Back in the dark ages (1990s) selecting a website domain name was kind of random. Some names were obvious. Others were simple contractions – like The Computing Center becoming www.compcenter.com. Today, it’s a lot more complicated and sometimes it appears that all the good domain names are already taken. Not so…read on.
I'd be a zillionaire if I earned a dollar each time someone complains that all the great domain names are already taken. It's just not true, however. Even in a highly competitive industry, you can think up original, appealing domain names for businesses by using naming tactics that few people use, such as these:
1. Focus on results. What is the outcome or end result that people want to have from buying a certain product or service? How do they feel when they have finished the transaction? My own company name, Named At Last, falls into this category.

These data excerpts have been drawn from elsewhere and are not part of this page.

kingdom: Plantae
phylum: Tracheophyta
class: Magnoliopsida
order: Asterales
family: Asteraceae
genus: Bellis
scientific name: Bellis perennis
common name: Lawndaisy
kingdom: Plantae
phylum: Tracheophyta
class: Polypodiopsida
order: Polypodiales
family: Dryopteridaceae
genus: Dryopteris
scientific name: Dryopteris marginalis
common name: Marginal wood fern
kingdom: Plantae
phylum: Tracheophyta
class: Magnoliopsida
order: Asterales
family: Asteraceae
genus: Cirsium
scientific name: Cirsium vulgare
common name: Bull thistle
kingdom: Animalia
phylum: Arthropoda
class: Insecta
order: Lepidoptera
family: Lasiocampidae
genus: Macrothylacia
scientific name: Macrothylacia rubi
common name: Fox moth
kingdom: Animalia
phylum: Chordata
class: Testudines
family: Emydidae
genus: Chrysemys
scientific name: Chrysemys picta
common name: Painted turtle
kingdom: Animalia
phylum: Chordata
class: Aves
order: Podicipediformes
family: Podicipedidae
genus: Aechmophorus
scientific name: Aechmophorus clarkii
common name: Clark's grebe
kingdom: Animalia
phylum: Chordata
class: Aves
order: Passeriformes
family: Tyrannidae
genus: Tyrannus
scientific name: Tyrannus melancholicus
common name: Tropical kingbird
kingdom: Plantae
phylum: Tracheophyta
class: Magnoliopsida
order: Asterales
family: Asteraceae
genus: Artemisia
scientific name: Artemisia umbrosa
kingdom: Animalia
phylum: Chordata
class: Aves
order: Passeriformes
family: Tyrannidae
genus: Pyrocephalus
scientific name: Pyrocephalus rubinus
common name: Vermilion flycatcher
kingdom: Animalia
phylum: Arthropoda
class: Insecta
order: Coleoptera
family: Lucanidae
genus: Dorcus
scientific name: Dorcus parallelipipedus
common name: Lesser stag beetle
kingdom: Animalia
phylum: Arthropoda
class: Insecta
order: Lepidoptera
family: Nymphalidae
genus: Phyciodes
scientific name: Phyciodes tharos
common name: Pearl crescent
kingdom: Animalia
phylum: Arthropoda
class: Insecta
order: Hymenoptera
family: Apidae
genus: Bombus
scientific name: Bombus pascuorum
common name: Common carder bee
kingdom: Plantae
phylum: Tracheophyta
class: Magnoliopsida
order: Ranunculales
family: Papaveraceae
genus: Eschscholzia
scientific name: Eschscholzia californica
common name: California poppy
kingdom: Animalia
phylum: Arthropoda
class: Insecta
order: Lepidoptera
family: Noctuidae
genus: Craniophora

2. Look for puns. Make a list of relevant keywords, say each out loud and play around with the sounds. Puns are much less likely than other kinds of names to have been registered because their component parts are not actual words. For instance, the name Sitesfaction, for a web design company, was a finalist in our first naming contest - and an available domain at that time despite tens of thousands of web design firms in the English-speaking world.
3. Think slang. Let your imagination and memory fly around for pleasing-to-the-ear expressions. As of today, the domain BoyOhBoyToys.com for an online toy store is unregistered, as is a domain for its sister store AttaGirlToys.com.
4. Go symbolic. Suppose you're an expert on the horror genre and want to start a paid online community for horror fans. Horrorific.com, horrorgate.com and Horrornet.com are all taken, but as of today, the less obvious and more vivid FrightOwl.com is not.
5. Vary real words. "Google's name is a play on the word googol, which refers to the number 1 followed by one hundred zeroes," says the Press Center of the world's most successful search engine. "The word was coined by the nine-year-old nephew of mathematician Edward Kasner," it continues - providing another hint for creative naming: consult a kid.